| AVS 57th International Symposium & Exhibition | |
| In Situ Microscopy and Spectroscopy Topical Conference | Tuesday Sessions |
| Session IS+SS-TuM |
| Session: | In Situ Spectroscopy – Interfacial Chemistry/Catalysis |
| Presenter: | A. Shavorskiy, Lawrence Berkeley National Laboratory |
| Authors: | A. Shavorskiy, Lawrence Berkeley National Laboratory T. Eralp, The University of Reading, UK F. Aksoy, Lawrence Berkeley National Laboratory Z. Liu, Lawrence Berkeley National Laboratory H. Bluhm, Lawrence Berkeley National Laboratory A. Cornish, The University of Reading, UK D. Watson, The University of Reading, UK K. Schulte, Lund University, Sweden J.N. Andersen, Lund University, Sweden G. Held, The University of Reading, UK |
| Correspondent: | Click to Email |
Many important catalytic reactions take place at the interface between a solid catalyst and a solution, in particular aqueous solutions play a crucial role in all biological systems. The presence of the solvent at the solution-catalyst interface can dramatically change the chemical surface properties and, therefore, the entire catalytic process. Although surface science has been very successful in studying gas-surface reactions, most UHV-based surface science techniques cannot be applied to the co-adsorption of solvent and reactant molecules of important reaction systems because the solvent desorption temperature in UHV is too low to allow co-adsorption at realistic reaction temperatures. In order to keep significant amounts of water adsorbed near room temperature pressures of up to 1 mbar are needed for most metals. Recently, ambient pressure X-ray photoelectron spectroscopy (APPES), has become available for studying these systems at close-to-real conditions [Bluh09].

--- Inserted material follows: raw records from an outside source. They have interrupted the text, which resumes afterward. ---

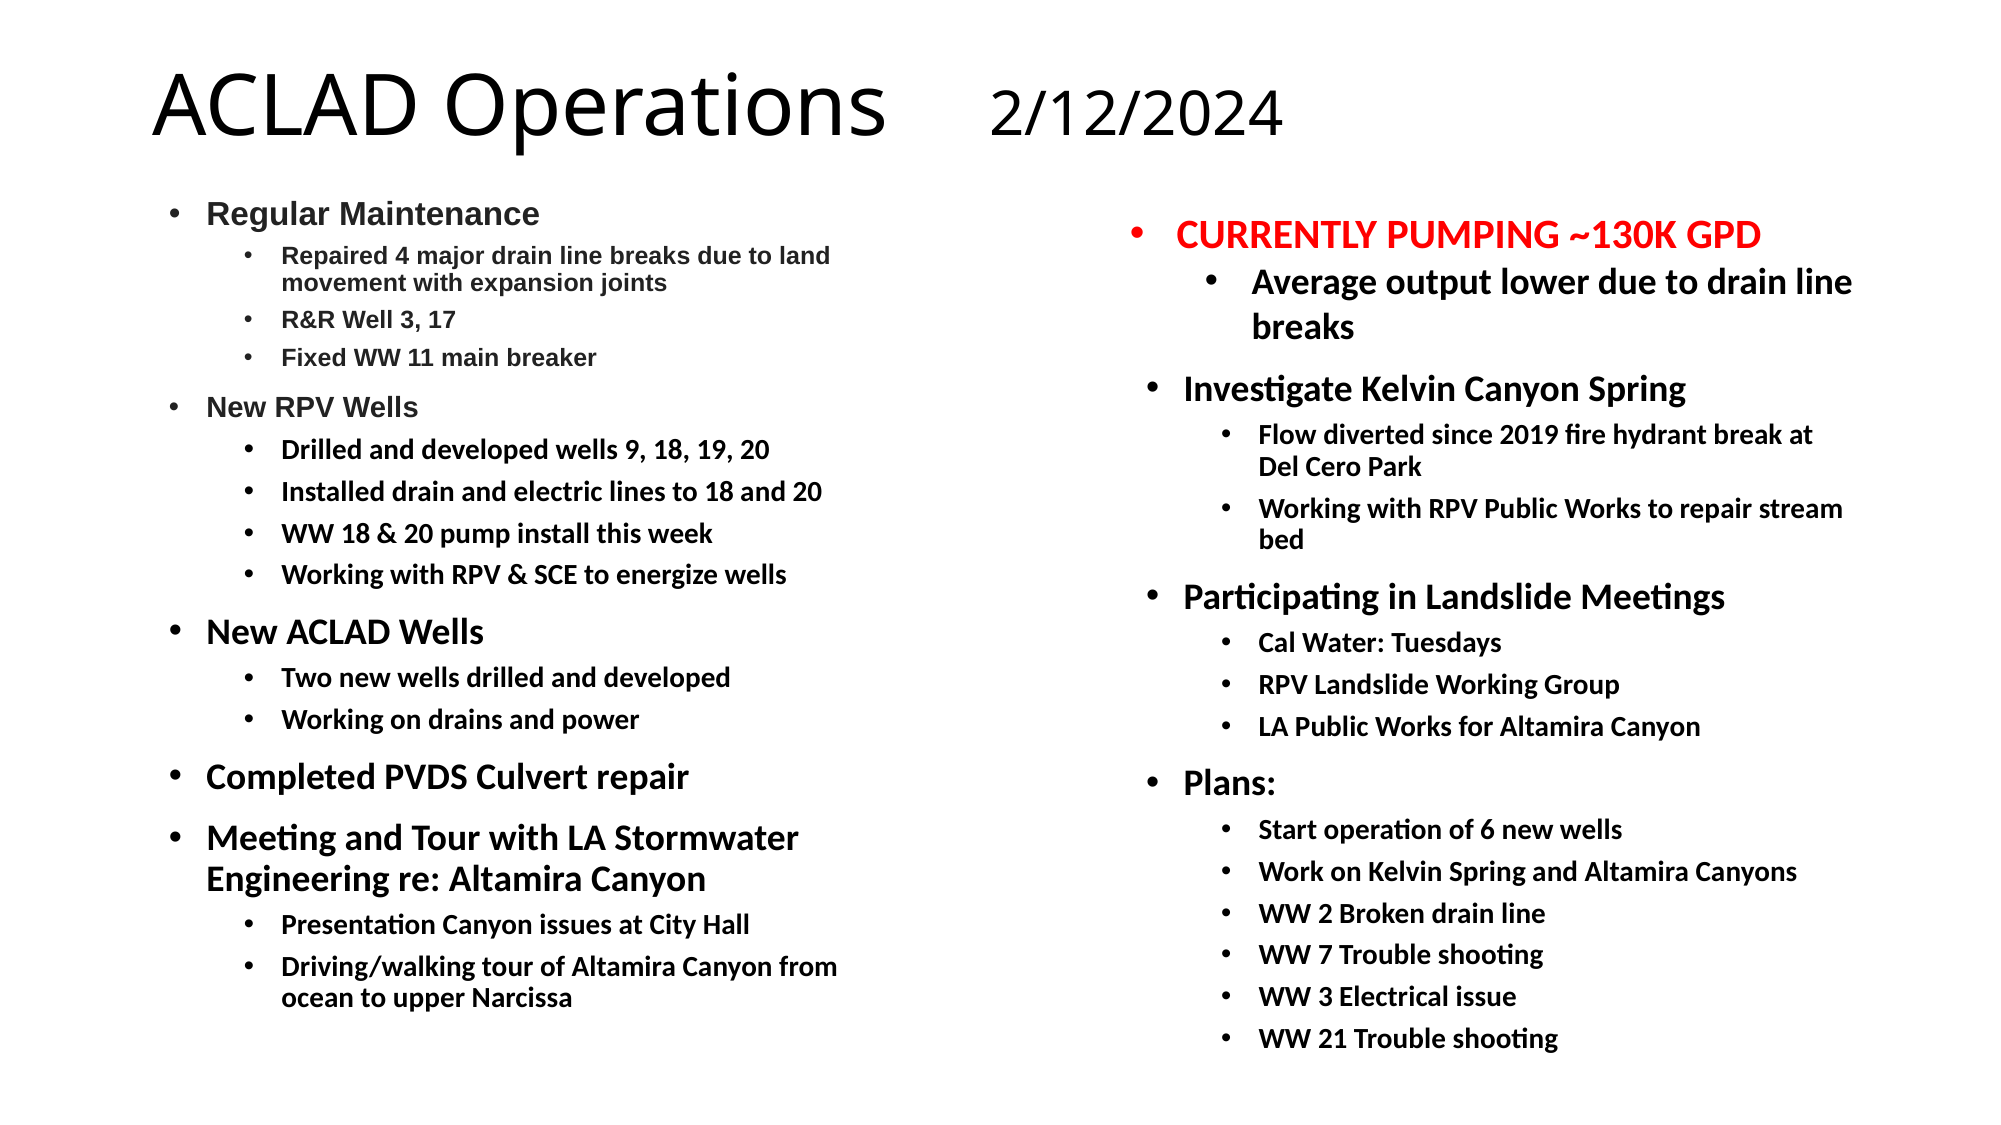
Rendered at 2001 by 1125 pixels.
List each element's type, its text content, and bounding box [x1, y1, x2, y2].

list Regular Maintenance Repaired 4 major drain line breaks due to land movement with expansion joints R&R Well 3, 17 Fixed WW 11 main breaker New RPV Wells Drilled and developed wells 9, 18, 19, 20 Installed drain and electric lines to 18 and 20 WW 18 & 20 pump install this week Working with RPV & SCE to energize wells New ACLAD Wells Two new wells drilled and developed Working on drains and power Completed PVDS Culvert repair Meeting and Tour with LA Stormwater Engineering re: Altamira Canyon Presentation Canyon issues at City Hall Driving/walking tour of Altamira Canyon from ocean to upper Narcissa [153, 189, 885, 1064]
text_box CURRENTLY PUMPING ~130K GPD Average output lower due to drain line breaks [1115, 199, 1879, 355]
title ACLAD Operations 2/12/2024 [137, 25, 1863, 190]
text_box Investigate Kelvin Canyon Spring Flow diverted since 2019 fire hydrant break at Del Cero Park Working with RPV Public Works to repair stream bed Participating in Landslide Meetings Cal Water: Tuesdays RPV Landslide Working Group LA Public Works for Altamira Canyon Plans: Start operation of 6 new wells Work on Kelvin Spring and Altamira Canyons WW 2 Broken drain line WW 7 Trouble shooting WW 3 Electrical issue WW 21 Trouble shooting [1131, 361, 1863, 1125]
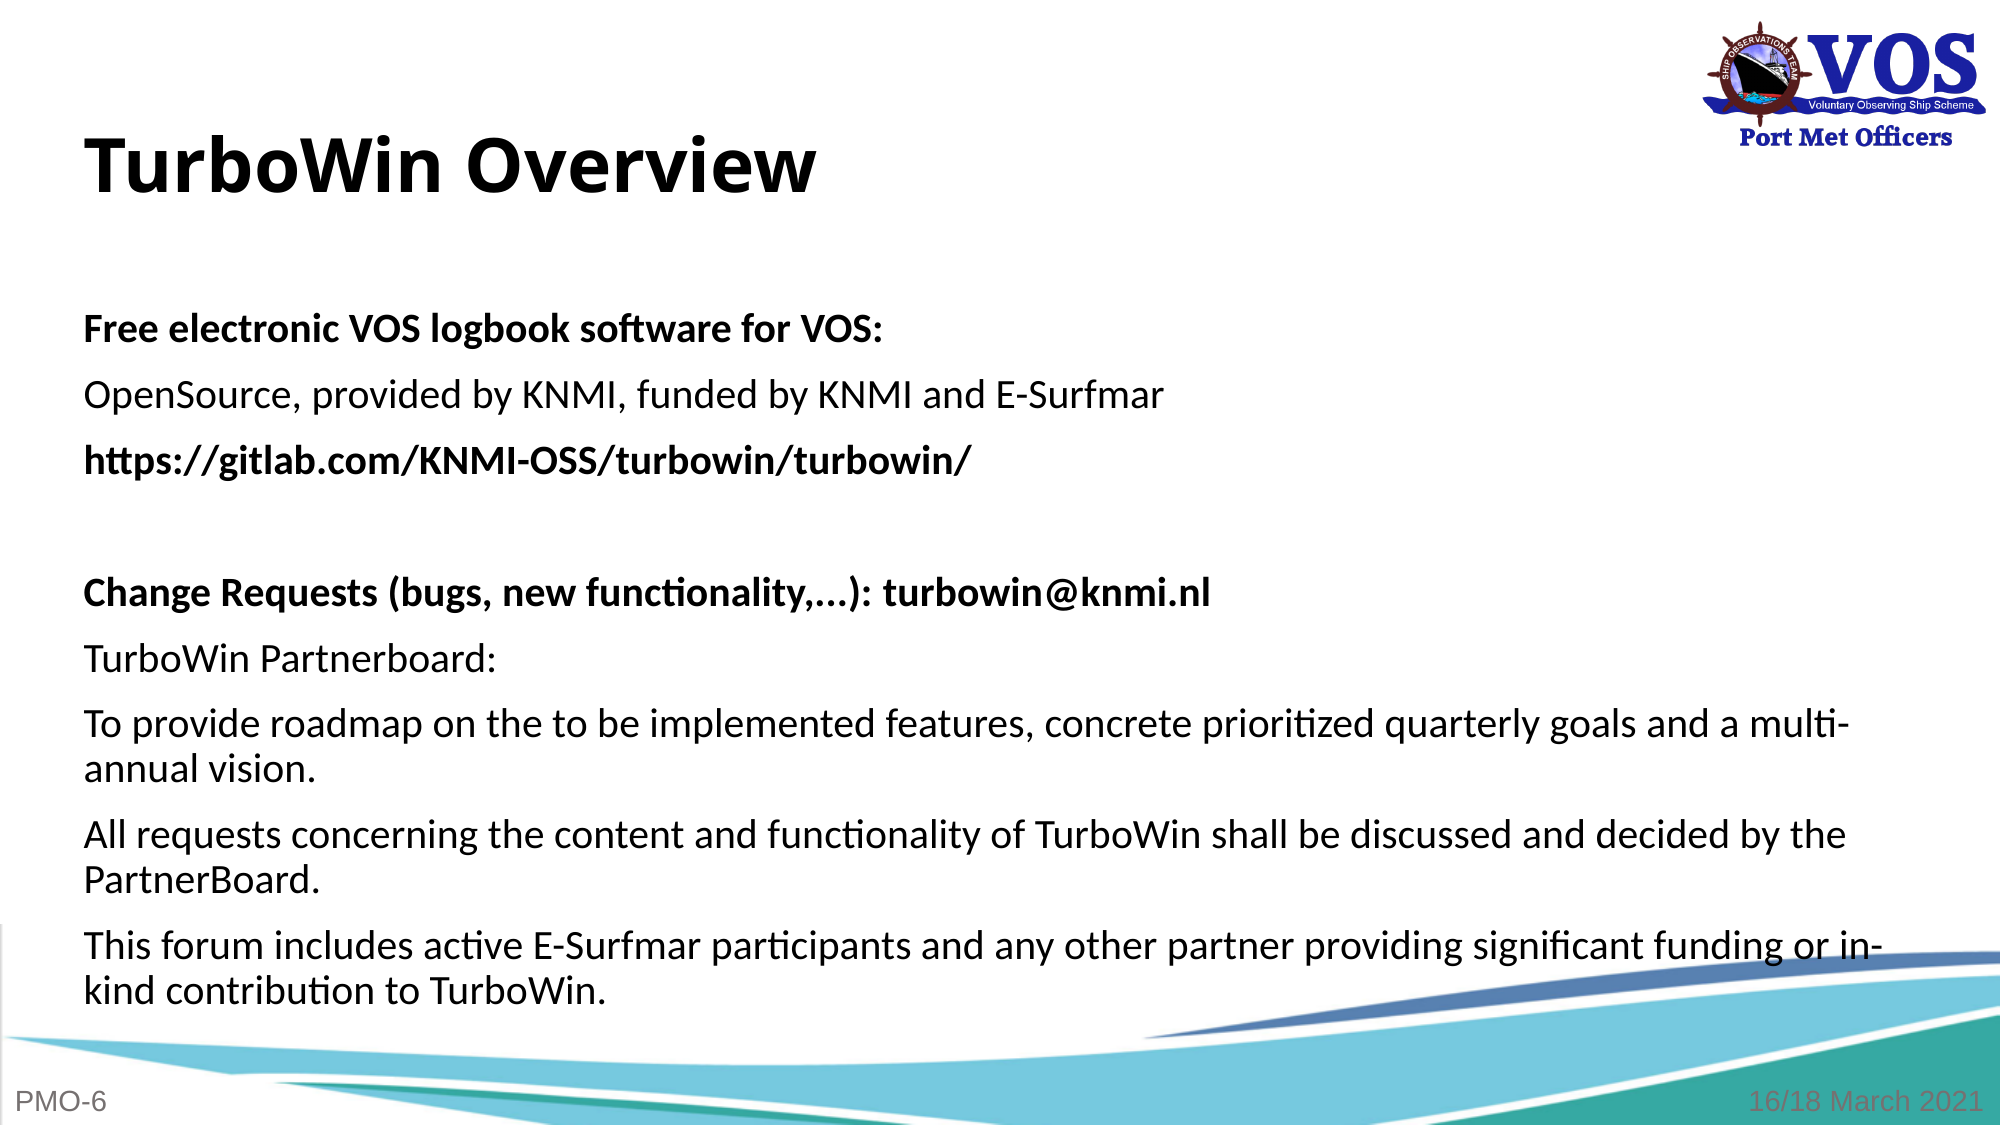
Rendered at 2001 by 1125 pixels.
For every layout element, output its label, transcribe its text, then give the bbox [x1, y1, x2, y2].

title TurboWin Overview [68, 59, 1687, 278]
picture [0, 924, 2000, 1125]
picture [1702, 19, 1986, 150]
list Free electronic VOS logbook software for VOS: OpenSource, provided by KNMI, funded by KNMI and E-Surfmar https://gitlab.com/KNMI-OSS/turbowin/turbowin/ Change Requests (bugs, new functionality,...): turbowin@knmi.nl TurboWin Partnerboard: To provide roadmap on the to be implemented features, concrete prioritized quarterly goals and a multi-annual vision. All requests concerning the content and functionality of TurboWin shall be discussed and decided by the PartnerBoard. This forum includes active E-Surfmar participants and any other partner providing significant funding or in-kind contribution to TurboWin. [68, 299, 1940, 1014]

For the experiments reported here we chose to study the influence of water on the adsorption of glycine and alanine on Pt[111[ and Pt[110[ in UHV and on Cu[110[ at near-ambient pressure. The comparison between results obtained in UHV and at AP allows us to reveal importance of the reaction conditions (in particular reaction pressure and temperature) on the chemical composition and stability of the molecular adlayers on metals. It also bridges the pressure gap in studies of such kind of bio-related systems. Our results show an absence of any noticeable changes in the chemical composition of the aminoacids on Pt[111[ and Pt[110[ when co-adsorbed with water in UHV. On the other hand we observed clear decrease of the amino acid desorption temperature and a change of the desorption pathway (compared to UHV [Barl05]) on Cu[110[ when the H2O pressure is increased above 10-5 mbar. Two possible mechanisms of lowering the stability of the amino acids in the presence of water are discussed: (a) oxidation of the amino acid by OH or O or (b) hydrogenation of the anionic amino acid followed by desorption of the less stable intact form [Jone06].
[Bluh09] H. Bluhm. J. El. Spec. Rel. Phen., doi:10.1016/j.elspec.2009.08.006, 2009.
[Jone06] G. Jones et al Surf. Sci. 600 (2006) 1924.
[Barl05] S. M. Barlow et al Surf. Sci 590 (2005) 243.
[Ande07] K. Andersson et al. J. Phys. Chem. C 111 (2007) 14493.